More accurate sample mean: 1.4918864965438843, sample std: 0.18744029104709625


## Binary data generation
Follow the same steps as above, but instead of a normal distribution we want binary data. What distribution can you use to sample binary data? Please ensure that the sample estimate probability of seeing a value of `1` is close to `trueP` 

In [5]:
trueP = 0.23
nBinary = 10000
#### your code here ####
bern = torch.distributions.bernoulli.Bernoulli(torch.tensor([trueP]))
# X_bin = torch.autograd.Variable(bern.sample(sample_shape = [100,]))
X_bin = bern.sample(sample_shape = [nBinary,])
print("Sample estimate P(1): {}".format(X_bin.mean()))

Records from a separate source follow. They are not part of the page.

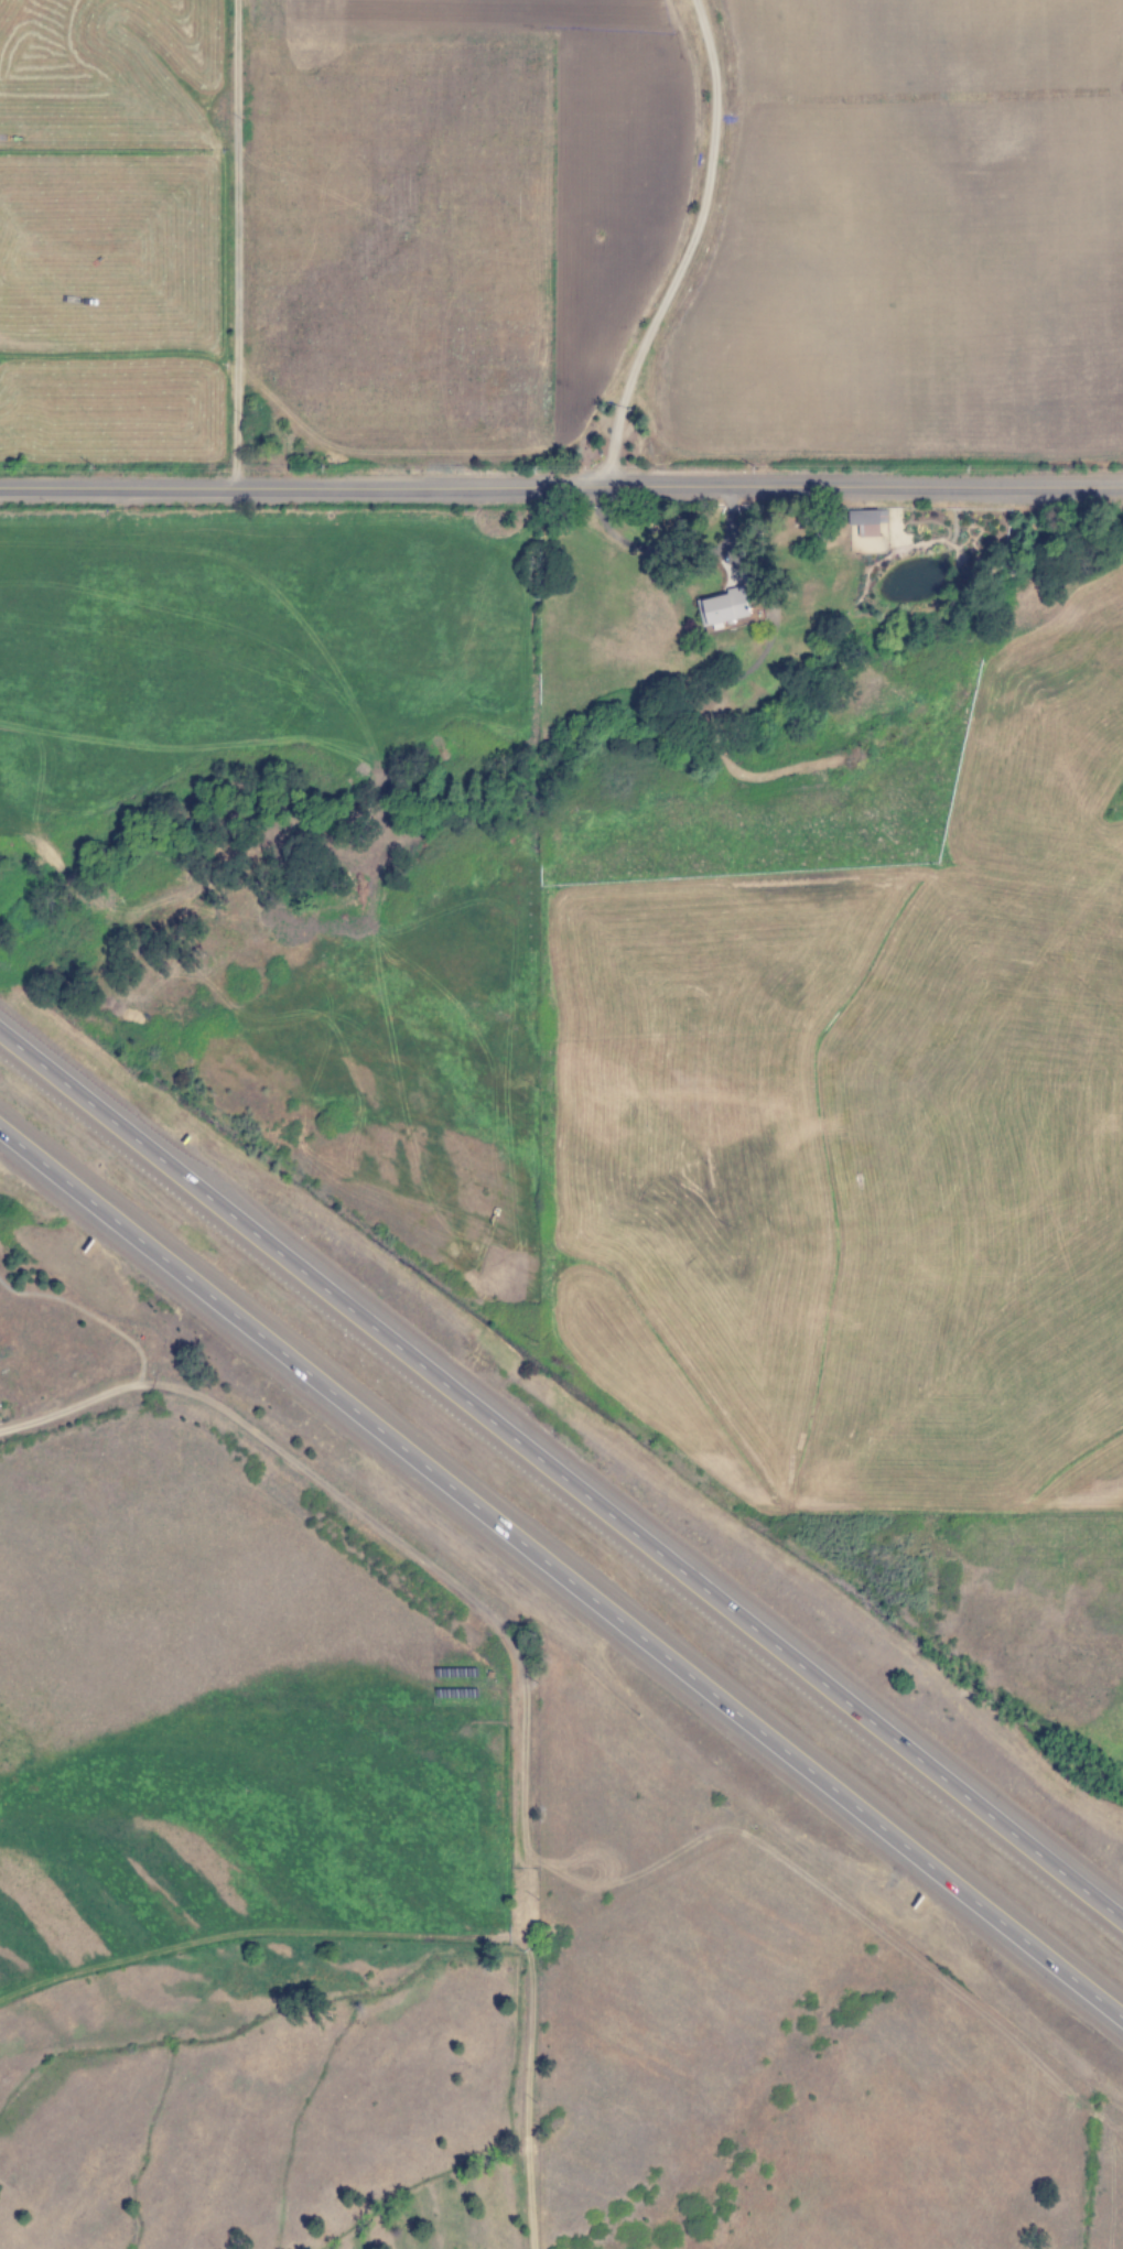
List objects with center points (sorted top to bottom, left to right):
crop: (823, 232)
road: (240, 245)
road: (689, 248)
road: (561, 488)
building: (869, 523)
building: (723, 608)
road: (80, 1405)
road: (562, 1476)
road: (360, 1512)
road: (561, 1572)
road: (528, 1964)

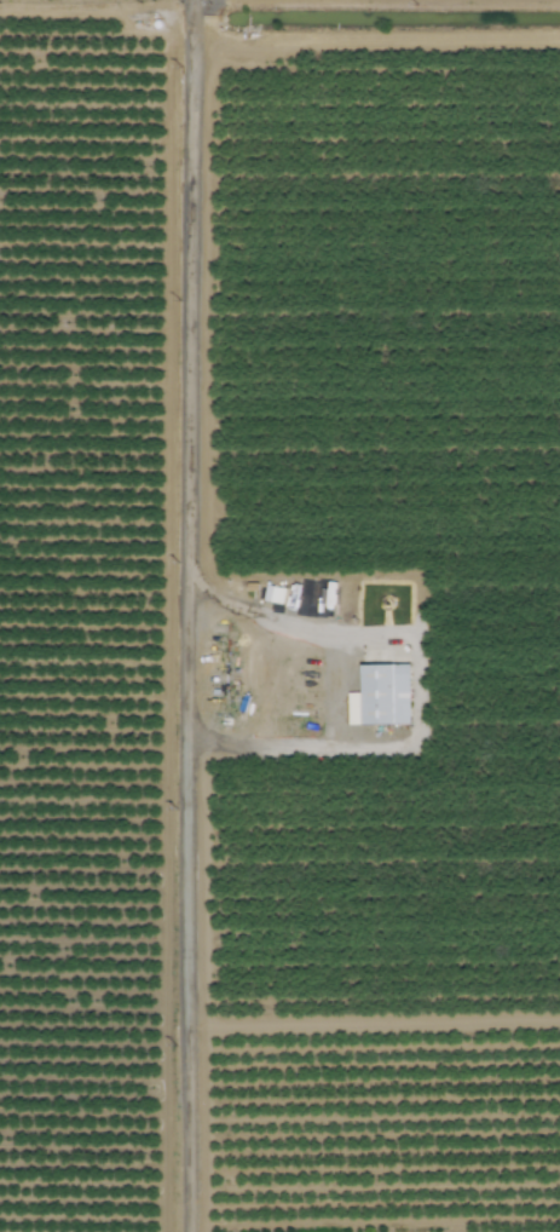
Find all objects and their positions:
road: (194, 616)
road: (330, 687)
building: (381, 694)

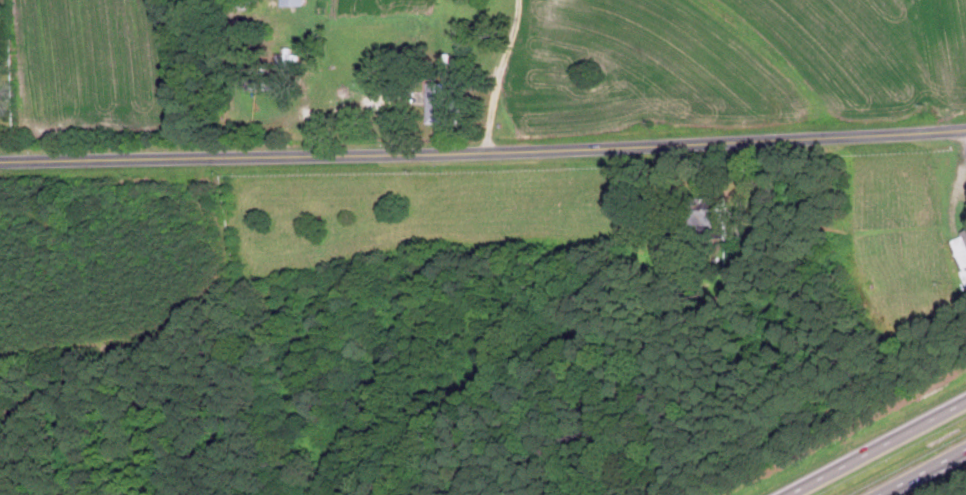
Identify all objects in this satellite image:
building: (295, 2)
building: (290, 57)
road: (497, 72)
building: (269, 77)
building: (440, 102)
road: (483, 147)
road: (877, 448)
road: (923, 472)

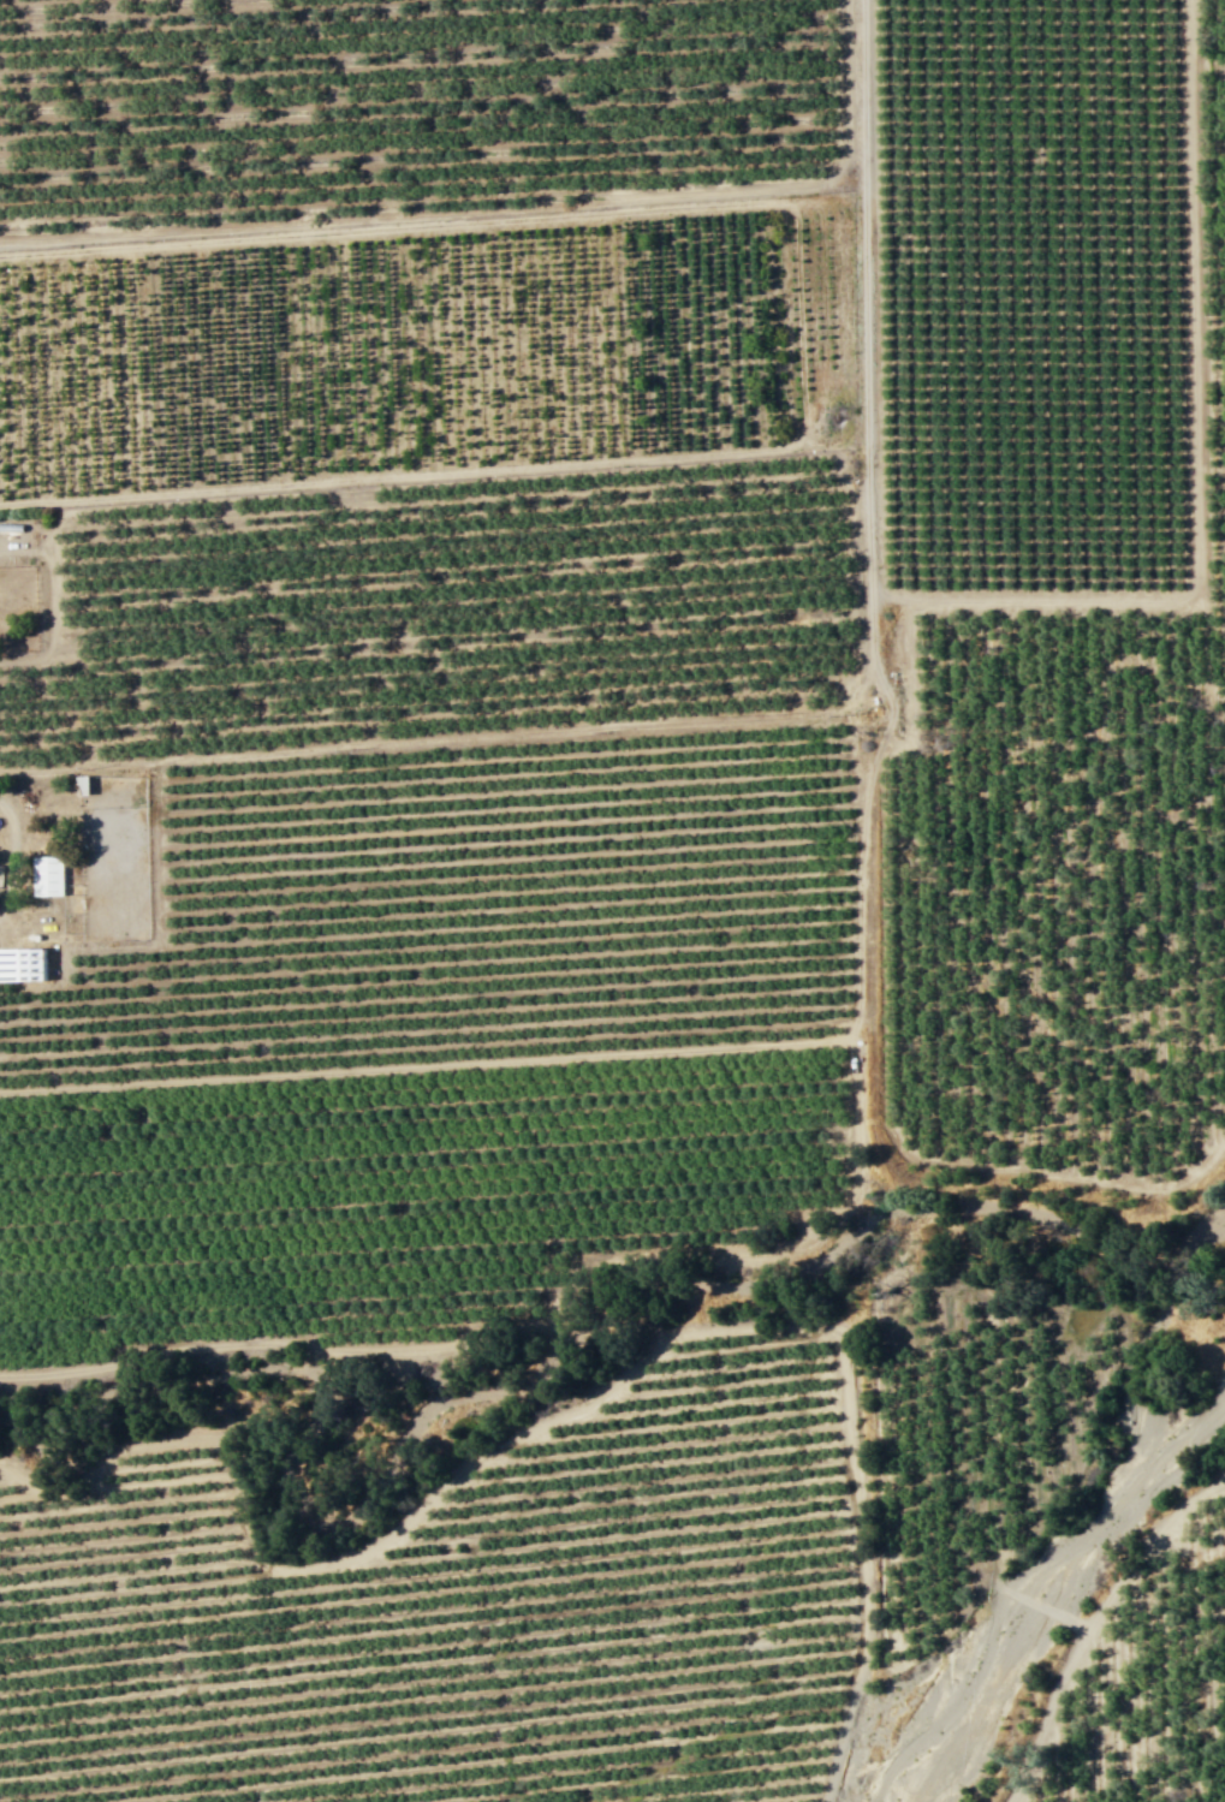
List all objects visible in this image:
road: (1193, 460)
road: (779, 719)
building: (81, 784)
road: (11, 857)
building: (46, 875)
road: (893, 1042)
road: (620, 1053)
road: (535, 1331)
road: (545, 1422)

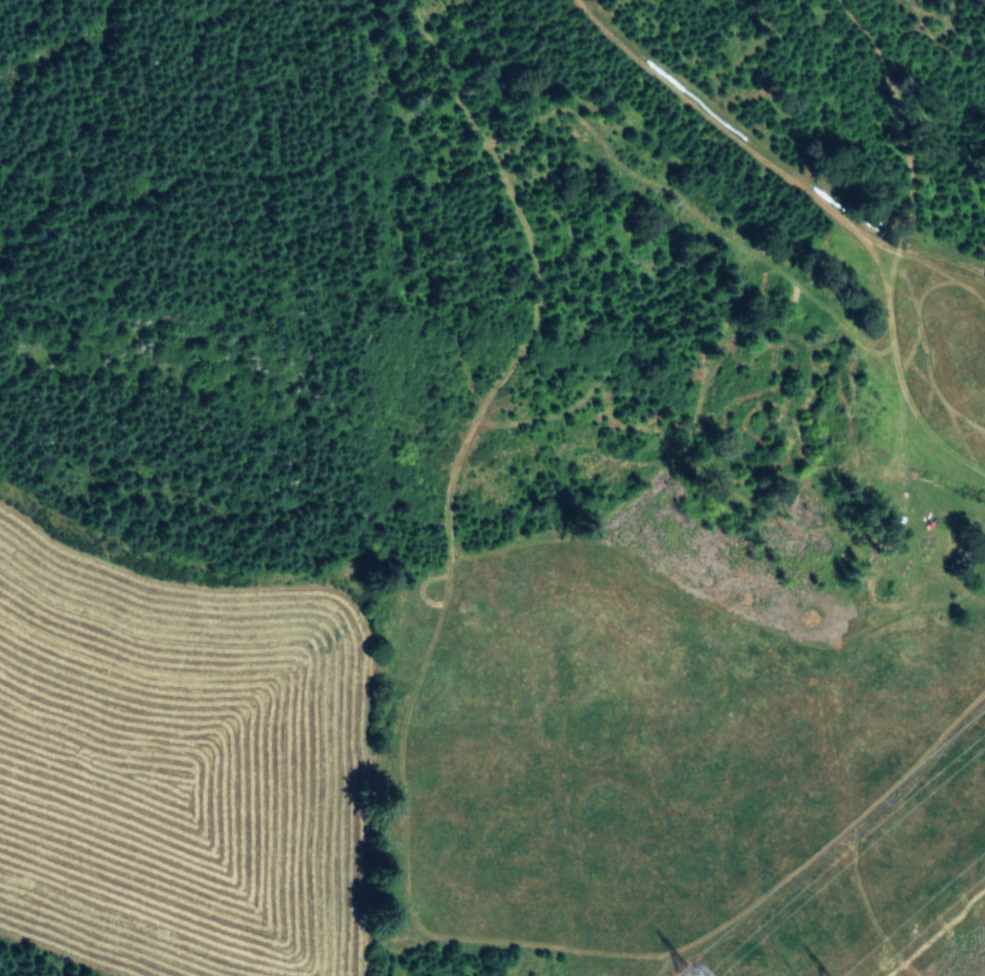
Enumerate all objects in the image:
crop: (178, 744)
power tower: (686, 973)

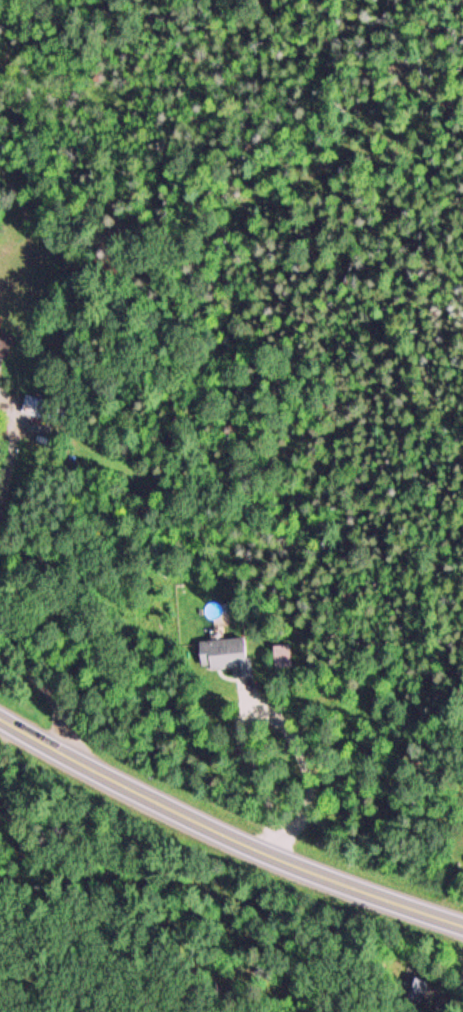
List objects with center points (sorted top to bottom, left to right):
building: (4, 342)
building: (36, 406)
building: (224, 655)
building: (281, 656)
road: (224, 839)

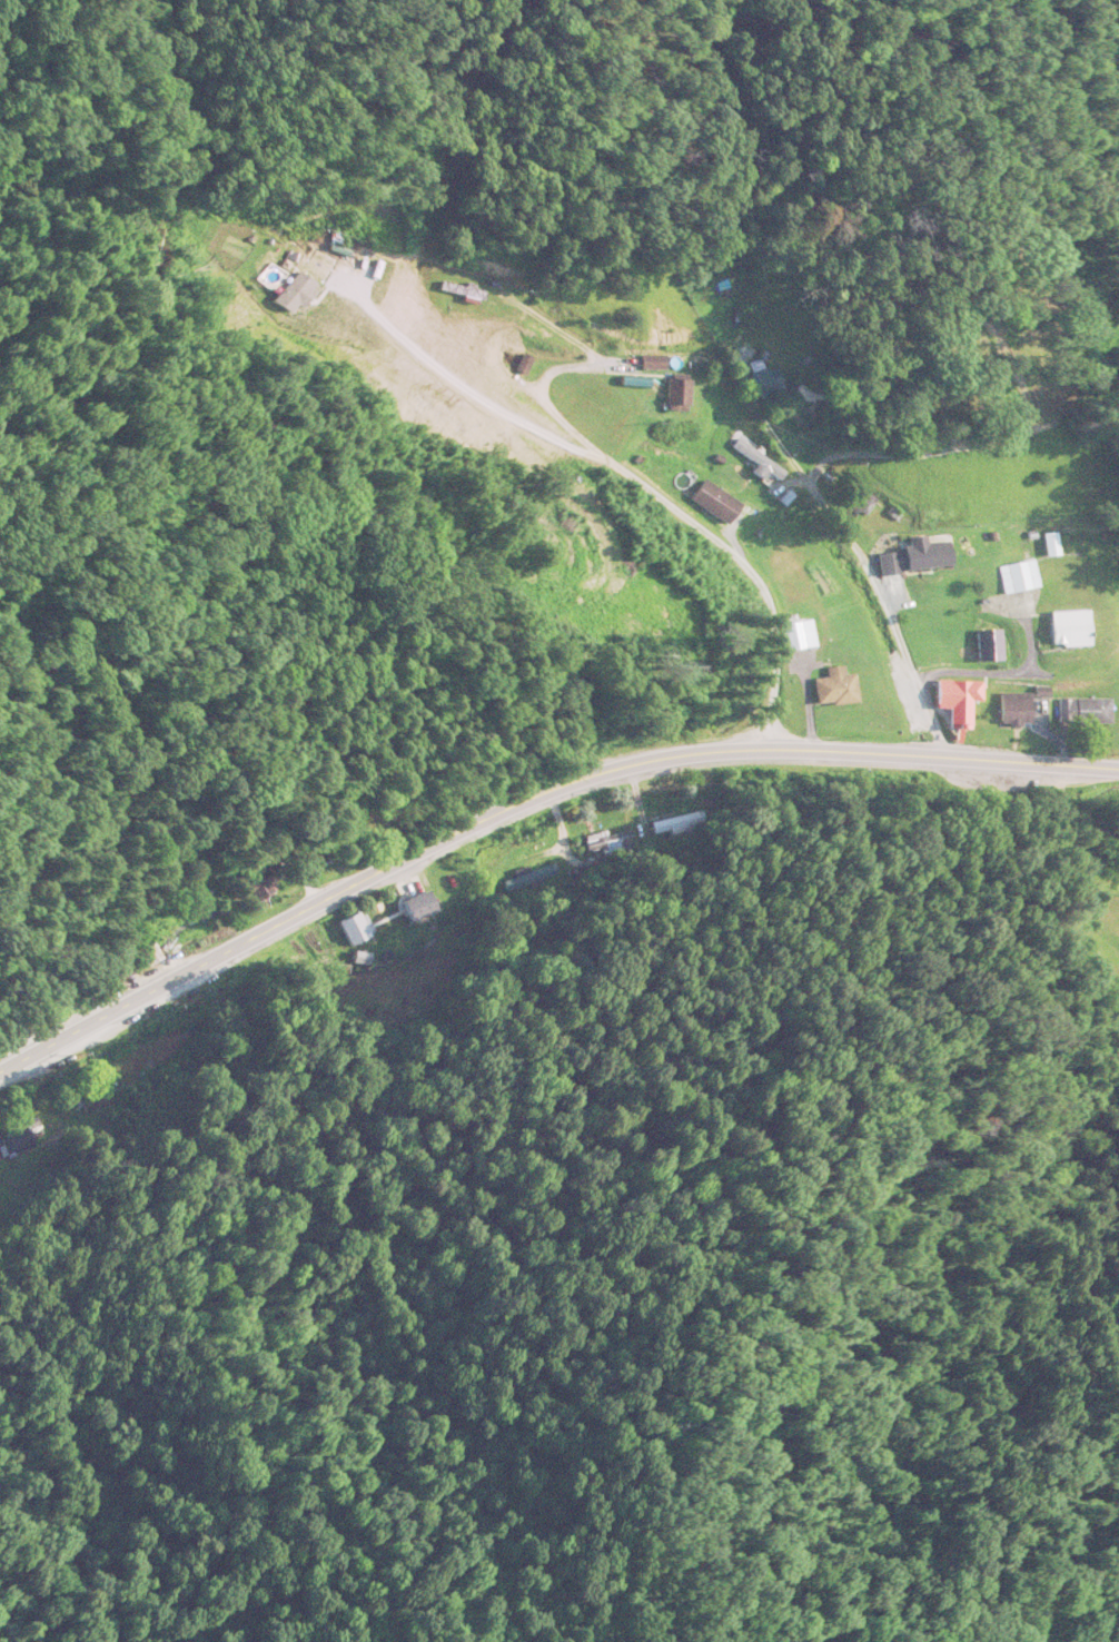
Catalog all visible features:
road: (691, 523)
road: (857, 556)
building: (912, 558)
building: (1014, 578)
building: (796, 637)
building: (829, 690)
building: (952, 702)
building: (1009, 710)
building: (1080, 711)
road: (528, 801)
building: (542, 876)
building: (349, 930)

Sample estimate P(1): 0.23499999940395355


# Part 2: Maximum Likelihood Expectation

## MLE: Normal

In [12]:
learnedMu = torch.autograd.Variable(torch.rand(1), requires_grad = True)
learnedSigma = torch.autograd.Variable(torch.rand(1), requires_grad = True)
print(learnedMu)
print(learnedSigma)


learningRate = 0.000001
# learnedProb.zero_()
n = X_norm.shape[0]
for myIter in range(1000):
    lossFunc = ((n/2)*torch.log(2*np.pi*(learnedSigma**2)) + (1/(2*(learnedSigma**2)))*torch.sum((X_norm - learnedMu)**2))
    lossFunc.backward()
    if myIter % 100 == 0:
        print("log likelihood: {}, learned mu = {}, learned sigma {}".format(lossFunc.data.numpy(),
                                                                          learnedMu.data.numpy(),
                                                                          learnedSigma.data.numpy()))
    learnedMu.data = learnedMu.data - learnedMu.grad.data*learningRate
    learnedSigma.data = learnedSigma.data - learnedSigma.grad.data*learningRate
    learnedMu.grad.data.zero_()
    learnedSigma.grad.data.zero_()

tensor([0.5881], requires_grad=True)
tensor([0.7432], requires_grad=True)
log likelihood: [13933.847], learned mu = [0.588112], learned sigma [0.7431544]
log likelihood: [-2553.5645], learned mu = [1.49186], learned sigma [0.1874403]
log likelihood: [-2553.5645], learned mu = [1.4918864], learned sigma [0.18744029]
log likelihood: [-2553.5645], learned mu = [1.4918864], learned sigma [0.18744029]
log likelihood: [-2553.5645], learned mu = [1.4918864], learned sigma [0.18744029]
log likelihood: [-2553.5645], learned mu = [1.4918864], learned sigma [0.18744029]
log likelihood: [-2553.5645], learned mu = [1.4918864], learned sigma [0.18744029]
log likelihood: [-2553.5645], learned mu = [1.4918864], learned sigma [0.18744029]
log likelihood: [-2553.5645], learned mu = [1.4918864], learned sigma [0.18744029]
log likelihood: [-2553.5645], learned mu = [1.4918864], learned sigma [0.18744029]


## MLE: Bernoulli

In [13]:
learnedP = torch.autograd.Variable(torch.rand(1), requires_grad = True)

In [14]:
learningRate = 0.00001
# learnedProb.zero_()
for myIter in range(1000):
    lossFunc = -torch.sum(torch.log(X_bin*learnedP + (1-X_bin)*(1-learnedP)))
    lossFunc.backward()
    if myIter % 100 == 0:
        print("log likelihood: {}, learned prob = {}, update = {}".format(lossFunc.data.numpy(),
                                                                          learnedP.data.numpy(),
                                                                          learnedP.grad.data.numpy()))
    learnedP.data = learnedP.data - learnedP.grad.data*learningRate
    learnedP.grad.data.zero_()

log likelihood: 15082.716796875, learned prob = [0.85383964], update = [49587.496]
log likelihood: 5452.47607421875, learned prob = [0.23499978], update = [0.]
log likelihood: 5452.47607421875, learned prob = [0.23499978], update = [0.]
log likelihood: 5452.47607421875, learned prob = [0.23499978], update = [0.]
log likelihood: 5452.47607421875, learned prob = [0.23499978], update = [0.]
log likelihood: 5452.47607421875, learned prob = [0.23499978], update = [0.]
log likelihood: 5452.47607421875, learned prob = [0.23499978], update = [0.]
log likelihood: 5452.47607421875, learned prob = [0.23499978], update = [0.]
log likelihood: 5452.47607421875, learned prob = [0.23499978], update = [0.]
log likelihood: 5452.47607421875, learned prob = [0.23499978], update = [0.]